Tailors is awful dear."
"I want the clothes to look nicely. I will pay the tailor."
"We can make the vest and pants well enough if he cuts 'em and makes the
coat. S'pose we call and see him on our way home?"
I complied with her request, and found the tailor's establishment a very
humble affair on the Mill Road. Mrs. Blake negotiated with him entirely,
but he always directed his remarks to me.

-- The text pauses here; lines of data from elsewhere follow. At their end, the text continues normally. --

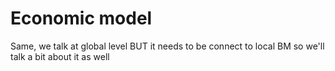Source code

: # Economic model

Same, we talk at global level BUT it needs to be connect to local BM so we'll talk a bit about it as well

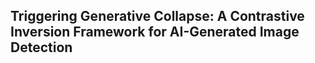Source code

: ## Triggering Generative Collapse: A Contrastive Inversion Framework for AI-Generated Image Detection

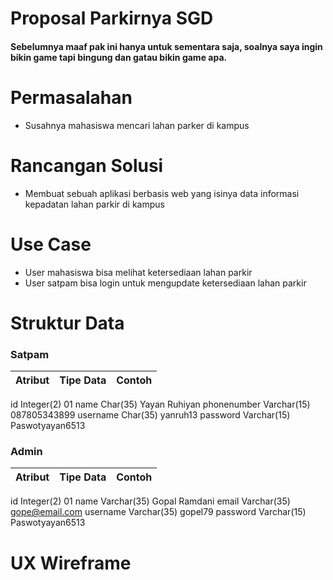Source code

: # Proposal Parkirnya SGD
#### Sebelumnya maaf pak ini hanya untuk sementara saja, soalnya saya ingin bikin game tapi bingung dan gatau bikin game apa.
# Permasalahan
-	Susahnya mahasiswa mencari lahan parker di kampus 
# Rancangan Solusi
-	Membuat sebuah aplikasi berbasis web yang isinya data informasi kepadatan lahan parkir di kampus
# Use Case
-	User mahasiswa bisa melihat ketersediaan lahan parkir
-	User satpam bisa login untuk mengupdate ketersediaan lahan parkir
# Struktur Data
### Satpam
Atribut|Tipe Data|Contoh
---|---|---
id	Integer(2)	01
name	Char(35)	Yayan Ruhiyan
phonenumber	Varchar(15)	087805343899
username	Char(35)	yanruh13
password	Varchar(15)	Paswotyayan6513
### Admin
Atribut|Tipe Data|Contoh
---|---|---
id	Integer(2)	01
name	Varchar(35)	Gopal Ramdani
email	Varchar(35)	gope@email.com
username	Varchar(35)	gopel79
password	Varchar(15)	Paswotyayan6513

# UX Wireframe
 
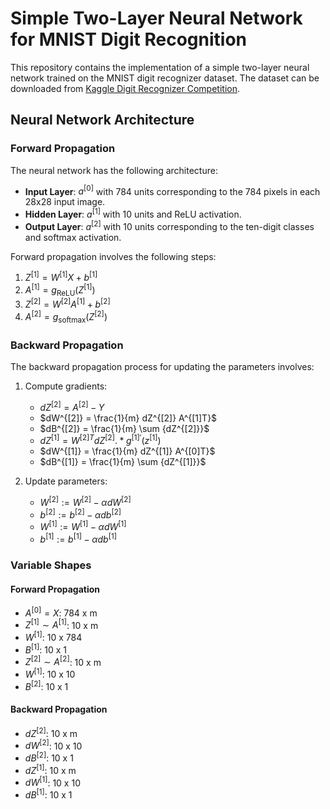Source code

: # Simple Two-Layer Neural Network for MNIST Digit Recognition

This repository contains the implementation of a simple two-layer neural network trained on the MNIST digit recognizer dataset. The dataset can be downloaded from [Kaggle Digit Recognizer Competition](https://www.kaggle.com/competitions/digit-recognizer).

## Neural Network Architecture

### Forward Propagation

The neural network has the following architecture:

- **Input Layer**: $a^{[0]}$ with 784 units corresponding to the 784 pixels in each 28x28 input image.
- **Hidden Layer**: $a^{[1]}$ with 10 units and ReLU activation.
- **Output Layer**: $a^{[2]}$ with 10 units corresponding to the ten-digit classes and softmax activation.

Forward propagation involves the following steps:

1. $Z^{[1]} = W^{[1]} X + b^{[1]}$
2. $A^{[1]} = g_{\text{ReLU}}(Z^{[1]})$
3. $Z^{[2]} = W^{[2]} A^{[1]} + b^{[2]}$
4. $A^{[2]} = g_{\text{softmax}}(Z^{[2]})$

### Backward Propagation

The backward propagation process for updating the parameters involves:

1. Compute gradients:
   - $dZ^{[2]} = A^{[2]} - Y$
   - $dW^{[2]} = \frac{1}{m} dZ^{[2]} A^{[1]T}$
   - $dB^{[2]} = \frac{1}{m} \sum {dZ^{[2]}}$
   - $dZ^{[1]} = W^{[2]T} dZ^{[2]} .* g^{[1]\prime} (z^{[1]})$
   - $dW^{[1]} = \frac{1}{m} dZ^{[1]} A^{[0]T}$
   - $dB^{[1]} = \frac{1}{m} \sum {dZ^{[1]}}$

2. Update parameters:
   - $W^{[2]} := W^{[2]} - \alpha dW^{[2]}$
   - $b^{[2]} := b^{[2]} - \alpha db^{[2]}$
   - $W^{[1]} := W^{[1]} - \alpha dW^{[1]}$
   - $b^{[1]} := b^{[1]} - \alpha db^{[1]}$

### Variable Shapes

#### Forward Propagation

- $A^{[0]} = X$: 784 x m
- $Z^{[1]} \sim A^{[1]}$: 10 x m
- $W^{[1]}$: 10 x 784
- $B^{[1]}$: 10 x 1
- $Z^{[2]} \sim A^{[2]}$: 10 x m
- $W^{[1]}$: 10 x 10
- $B^{[2]}$: 10 x 1

#### Backward Propagation

- $dZ^{[2]}$: 10 x m
- $dW^{[2]}$: 10 x 10
- $dB^{[2]}$: 10 x 1
- $dZ^{[1]}$: 10 x m
- $dW^{[1]}$: 10 x 10
- $dB^{[1]}$: 10 x 1
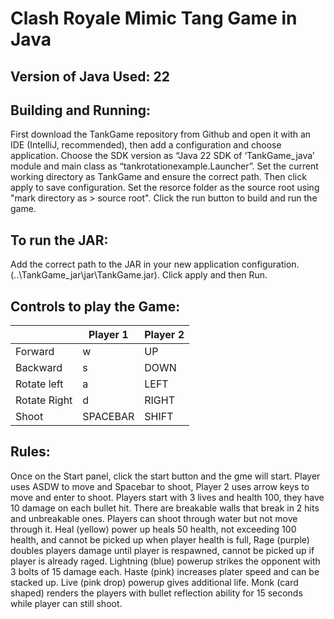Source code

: # Clash Royale Mimic Tang Game in Java

## Version of Java Used: 22

## Building and Running:
First download the TankGame repository from Github and open
it with an IDE (IntelliJ, recommended), then add a configuration and choose
application. Choose the SDK version as “Java 22 SDK of ‘TankGame_java’ module and main class as
“tankrotationexample.Launcher”. Set the current working directory
as TankGame and ensure the correct path. Then click apply to save
configuration. Set the resorce folder as the source root using "mark directory as > source root".
Click the run button to build and run the game.

## To run the JAR:
Add the correct path to the JAR in your new application configuration. 
(..\TankGame_jar\jar\TankGame.jar). Click apply and then Run.

## Controls to play the Game:

|               | Player 1 | Player 2 |
|---------------|----------|----------|
|  Forward      |    w     |    UP    |
|  Backward     |    s     |   DOWN   |
|  Rotate left  |    a     |   LEFT   |
|  Rotate Right |    d     |   RIGHT  |
|  Shoot        | SPACEBAR |   SHIFT  |

## Rules:
Once on the Start panel, click the start button and the gme
will start. Player uses ASDW to move and Spacebar to shoot, Player
2 uses arrow keys to move and enter to shoot. Players start with 3
lives and health 100, they have 10 damage on each bullet hit. There
are breakable walls that break in 2 hits and unbreakable ones.
Players can shoot through water but not move through it. Heal
(yellow) power up heals 50 health, not exceeding 100 health, and
cannot be picked up when player health is full, Rage (purple)
doubles players damage until player is respawned, cannot be picked
up if player is already raged. Lightning (blue) powerup strikes the
opponent with 3 bolts of 15 damage each. Haste (pink) increases
plater speed and can be stacked up. Live (pink drop) powerup gives
additional life. Monk (card shaped) renders the players with bullet
reflection ability for 15 seconds while player can still shoot.
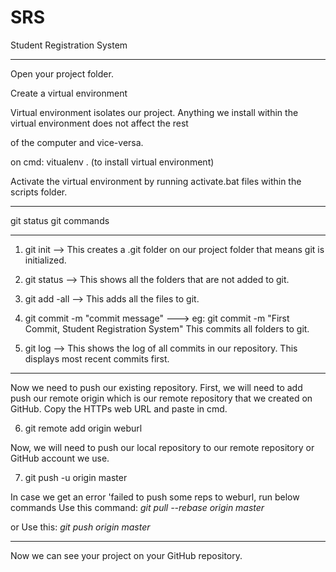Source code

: # SRS
Student Registration System

___________________________________________________________
Open your project folder.

Create a virtual environment

Virtual environment isolates our project. Anything we install within the virtual environment does not affect the rest

of the computer and vice-versa.

on cmd: vitualenv . (to install virtual environment)

Activate the virtual environment by running activate.bat files within the scripts folder.
___________________________________________________________________________________________

git status git commands
___________________________________________________________________________________________
1. git init -->
This creates a .git folder on our project folder that means git is initialized.

2. git status -->
This shows all the folders that are not added to git.

3. git add -all -->
This adds all the files to git.

4. git commit -m "commit message" ---> eg: git commit -m "First Commit, Student Registration System"
This commits all folders to git.

5. git log -->
This shows the log of all commits in our repository. This displays most recent commits first.
________________________________________________________________________________________________________________________________
Now we need to push our existing repository. First, we will need to add push our remote origin which is our remote
repository that we created on GitHub. Copy the HTTPs web URL and paste in cmd.

6. git remote add origin weburl

Now, we will need to push our local repository to our remote repository or GitHub account we use.

7. git push -u origin master

In case we get an error 'failed to push some reps to weburl, run below commands
Use this command: *git pull --rebase origin master*

or Use this: *git push origin master*
________________________________________________________________________________________________________________________________
Now we can see your project on your GitHub repository.

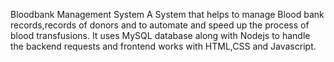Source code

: Bloodbank Management System
A System that helps to manage Blood bank records,records of donors and to automate and speed up the process of blood transfusions. It uses MySQL database along with Nodejs
to handle the backend requests and frontend works with HTML,CSS and Javascript.
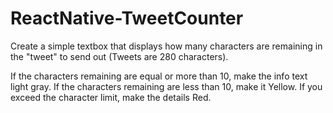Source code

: # ReactNative-TweetCounter

Create a simple textbox that displays how many characters are remaining in the "tweet" to send out (Tweets are 280 characters).

If the characters remaining are equal or more than 10, make the info text light gray. 
If the characters remaining are less than 10, make it Yellow. 
If you exceed the character limit, make the details Red.
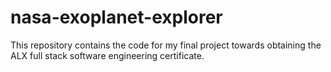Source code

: # nasa-exoplanet-explorer
This repository contains the code for my final project towards obtaining the ALX full stack software engineering certificate.
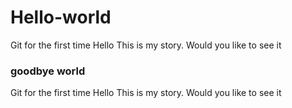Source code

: # Hello-world
Git for the first time
Hello This is my story. Would you like to see it

### goodbye world
Git for the first time
Hello This is my story. Would you like to see it
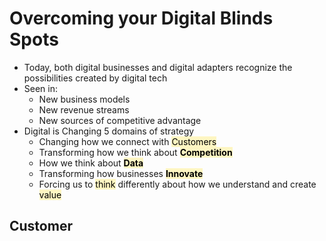 # Overcoming your Digital Blinds Spots
- Today, both digital businesses and digital adapters recognize the possibilities created by digital tech
- Seen in:
	- New business models
	- New revenue streams
	- New sources of competitive advantage
- Digital is Changing 5 domains of strategy
	- Changing how we connect with <mark style="background: #FFF3A3A6;">Customers</mark>
	- Transforming how we think about **<mark style="background: #FFF3A3A6;">Competition</mark>**
	- How we think about **<mark style="background: #FFF3A3A6;">Data</mark>**
	- Transforming how businesses **<mark style="background: #FFF3A3A6;">Innovate</mark>**
	- Forcing us to <mark style="background: #FFF3A3A6;">think</mark> differently about how we understand and create <mark style="background: #FFF3A3A6;">value</mark>
## Customer
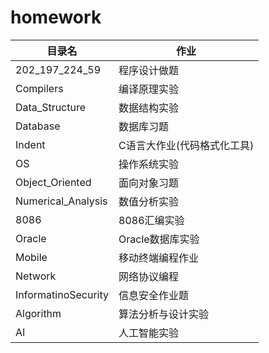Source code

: # homework
| 目录名              | 作业                        |
|---------------------|-----------------------------|
| 202_197_224_59      | 程序设计做题                |
| Compilers           | 编译原理实验                |
| Data_Structure      | 数据结构实验                |
| Database            | 数据库习题                  |
| Indent              | C语言大作业(代码格式化工具) |
| OS                  | 操作系统实验                |
| Object_Oriented     | 面向对象习题                |
| Numerical_Analysis  | 数值分析实验                |
| 8086                | 8086汇编实验                |
| Oracle              | Oracle数据库实验            |
| Mobile              | 移动终端编程作业            |
| Network             | 网络协议编程                |
| InformatinoSecurity | 信息安全作业题              |
| Algorithm           | 算法分析与设计实验          |
| AI                  | 人工智能实验                |
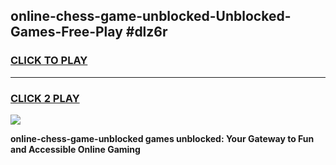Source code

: 
## online-chess-game-unblocked-Unblocked-Games-Free-Play #dlz6r
<h3>
<a href="https://us.freeplayer.one?title=online-chess-game-unblocked&ref=9M">CLICK TO PLAY</a></h3>
<hr>

<h3>
<a href="https://us.freeplayer.one?title=online-chess-game-unblocked&ref=9M">CLICK 2 PLAY</a>
  
</h3>

<a href="https://us.freeplayer.one?title=online-chess-game-unblocked&ref=9M"><img src="https://clearcache.store/games.png"></a>


**online-chess-game-unblocked games unblocked: Your Gateway to Fun and Accessible Online Gaming**
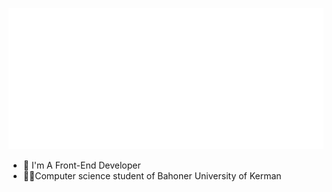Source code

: ![img](abbas_github.gif)
- 🚀 I'm A Front-End Developer
- 👨‍💻Computer science student of Bahoner University of Kerman
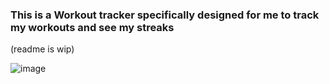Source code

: 

### This is a Workout tracker specifically designed for me to track my workouts and see my streaks

(readme is wip)

![image](https://user-images.githubusercontent.com/49949733/211251136-b75fb599-8021-4f2e-98ba-351286695d9e.png)
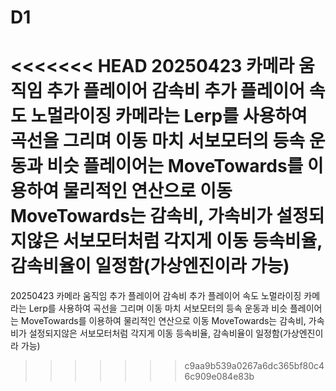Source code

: # D1

<<<<<<< HEAD
20250423 
카메라 움직임 추가 
플레이어 감속비 추가 
플레이어 속도 노멀라이징 
카메라는 Lerp를 사용하여 곡선을 그리며 이동 마치 서보모터의 등속 운동과 비슷 플레이어는 MoveTowards를 이용하여 물리적인 연산으로 이동 MoveTowards는 감속비, 가속비가 설정되지않은 서보모터처럼 각지게 이동 등속비율, 감속비율이 일정함(가상엔진이라 가능)
=======
20250423
카메라 움직임 추가
플레이어 감속비 추가
플레이어 속도 노멀라이징
카메라는 Lerp를 사용하여 곡선을 그리며 이동 마치 서보모터의 등속 운동과 비슷
플레이어는 MoveTowards를 이용하여 물리적인 연산으로 이동
MoveTowards는 감속비, 가속비가 설정되지않은 서보모터처럼 각지게 이동 등속비율, 감속비율이 일정함(가상엔진이라 가능)

>>>>>>> c9aa9b539a0267a6dc365bf80c46c909e084e83b
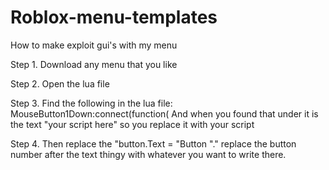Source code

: # Roblox-menu-templates

How to make exploit gui's with my menu

Step 1. Download any menu that you like

Step 2. Open the lua file

Step 3. Find the following in the lua file: MouseButton1Down:connect(function( And when you found that under it is the text "your script here" so you replace it with your script

Step 4. Then replace the "button<number>.Text = "Button <number>"." replace the button number after the text thingy with whatever you want to write there.
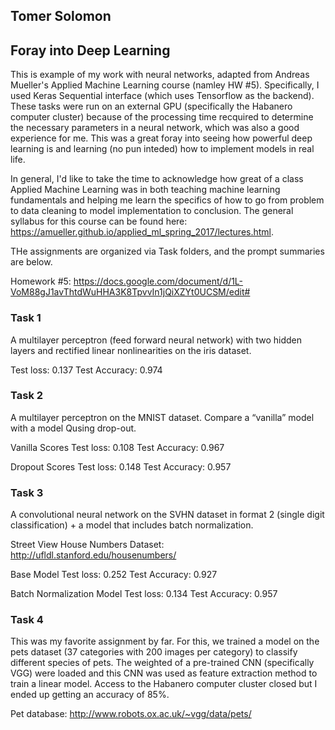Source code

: ## Tomer Solomon
## Foray into Deep Learning 

This is example of my work with neural networks, adapted from Andreas Mueller's Applied Machine Learning course (namley HW #5). Specifically, I used Keras Sequential interface (which uses Tensorflow as the backend). These tasks were run on an external GPU (specifically the Habanero computer cluster) because of the processing time recquired to determine the necessary parameters in a neural network, which was also a good experience for me. This was a great foray into seeing how powerful deep learning is and learning (no pun inteded) how to implement models in real life. 

In general, I'd like to take the time to acknowledge how great of a class Applied Machine Learning was in both teaching machine learning fundamentals and helping me learn the specifics of how to go from problem to data cleaning to model implementation to conclusion. The general syllabus for this course can be found here: https://amueller.github.io/applied_ml_spring_2017/lectures.html. 

THe assignments are organized via Task folders, and the prompt summaries are below. 

Homework #5: https://docs.google.com/document/d/1L-VoM88gJ1avThtdWuHHA3K8TpvvIn1jQiXZYt0UCSM/edit# 

### Task 1

A multilayer perceptron (feed forward neural network) with two hidden layers and rectified linear nonlinearities on the iris dataset. 

Test loss: 0.137
Test Accuracy: 0.974

### Task 2

A multilayer perceptron on the MNIST dataset. Compare a “vanilla” model with a model Qusing drop-out.

Vanilla Scores
Test loss: 0.108
Test Accuracy: 0.967

Dropout Scores
Test loss: 0.148
Test Accuracy: 0.957

### Task 3

A convolutional neural network on the SVHN dataset in format 2 (single digit classification) + a model that includes batch normalization.

Street View House Numbers Dataset: http://ufldl.stanford.edu/housenumbers/ 

Base Model
Test loss: 0.252
Test Accuracy: 0.927

Batch Normalization Model
Test loss: 0.134
Test Accuracy: 0.957


### Task 4

This was my favorite assignment by far. For this, we trained a model on the pets dataset (37 categories with 200 images per category) to classify different species of pets. The weighted of a pre-trained CNN (specifically VGG) were loaded and this CNN was used as feature extraction method to train a linear model. Access to the Habanero computer cluster closed but I ended up getting an accuracy of 85%.

Pet database: http://www.robots.ox.ac.uk/~vgg/data/pets/




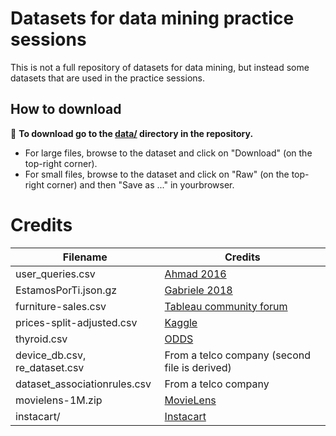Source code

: # Datasets for data mining practice sessions

This is not a full repository of datasets for data mining, but instead some datasets that are used in the practice sessions.

## How to download

:file_folder: **To download go to the [data/](https://github.com/chatox/data-mining-course/tree/master/practicum/data) directory in the repository.**

* For large files, browse to the dataset and click on "Download" (on the top-right corner).
* For small files, browse to the dataset and click on "Raw" (on the top-right corner) and then "Save as ..." in yourbrowser.

# Credits

| Filename | Credits |
|----------|--------|
| user_queries.csv | [Ahmad 2016](https://github.com/wasiahmad/aol_query_log_analysis) |
| EstamosPorTi.json.gz | [Gabriele  2018](https://archive.org/details/EstamosporTIOohmm2018032618831Ids) |
| furniture-sales.csv | [Tableau community forum](https://community.tableau.com/docs/DOC-1236) |
| prices-split-adjusted.csv | [Kaggle](https://www.kaggle.com/dgawlik/nyse) |
| thyroid.csv | [ODDS](http://odds.cs.stonybrook.edu/thyroid-disease-dataset/) |
| device_db.csv, re_dataset.csv | From a telco company (second file is derived) |
| dataset_associationrules.csv | From a telco company |
| movielens-1M.zip | [MovieLens](https://grouplens.org/datasets/movielens/1m/) |
| instacart/ | [Instacart](https://www.kaggle.com/c/instacart-market-basket-analysis) |
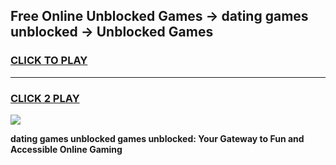 
## Free Online Unblocked Games → dating games unblocked → Unblocked Games
<h3>
<a href="https://premium.freeplayer.one?title=dating_games_unblocked&ref=21F">CLICK TO PLAY</a></h3>
<hr>

<h3>
<a href="https://premium.freeplayer.one?title=dating_games_unblocked&ref=21F">CLICK 2 PLAY</a>
  
</h3>

<a href="https://premium.freeplayer.one?title=dating_games_unblocked&ref=21F/"><img src="https://clearcache.store/games.png"></a>


**dating games unblocked games unblocked: Your Gateway to Fun and Accessible Online Gaming**
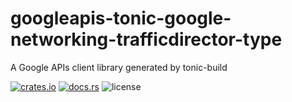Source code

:# googleapis-tonic-google-networking-trafficdirector-type

A Google APIs client library generated by tonic-build

[![crates.io](https://img.shields.io/crates/v/googleapis-tonic-google-networking-trafficdirector-type)](https://crates.io/crates/googleapis-tonic-google-networking-trafficdirector-type)
[![docs.rs](https://img.shields.io/docsrs/googleapis-tonic-google-networking-trafficdirector-type)](https://docs.rs/googleapis-tonic-google-networking-trafficdirector-type)
![license](https://img.shields.io/crates/l/googleapis-tonic-google-networking-trafficdirector-type)
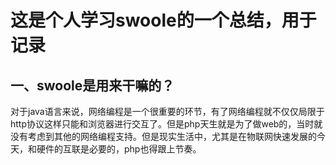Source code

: # 这是个人学习swoole的一个总结，用于记录

## 一、swoole是用来干嘛的？
对于java语言来说，网络编程是一个很重要的环节，有了网络编程就不仅仅局限于http协议这样只能和浏览器进行交互了。但是php天生就是为了做web的，当时就没有考虑到其他的网络编程支持。但是现实生活中，尤其是在物联网快速发展的今天，和硬件的互联是必要的，php也得跟上节奏。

"If I hadn't a family of my own to support these hard times, I'd do it
for nothing," he assured me, over and over; "but I'll do it for half
price. My time, you know, is all the money I have, and one must look out
first for their own."
I found he was a prosy, weak-minded creature, who, although time was so
precious, would have stood talking to me of its great value by the hour,
if I had patience to listen. I thanked him for his offer, but assured him
I would pay his usual price for the work. Mrs. Blake, however, stipulated
that she and her neighbors would relieve him of all but the coat, and I
could see he was not pleased with her interference. This matter settled,
I hastened home, very uncertain how Mr. Winthrop would regard so much of
my time being spent on the Mill Road, if he should discover I had been
there twice that day. When I got home Mrs. Flaxman told me he had asked
for me each time that I was there, but he did not say anything to me.


CHAPTER XV.
A PLEASANT SURPRISE.

"It would do you good to come to our meeting some Sunday, just to see Mr.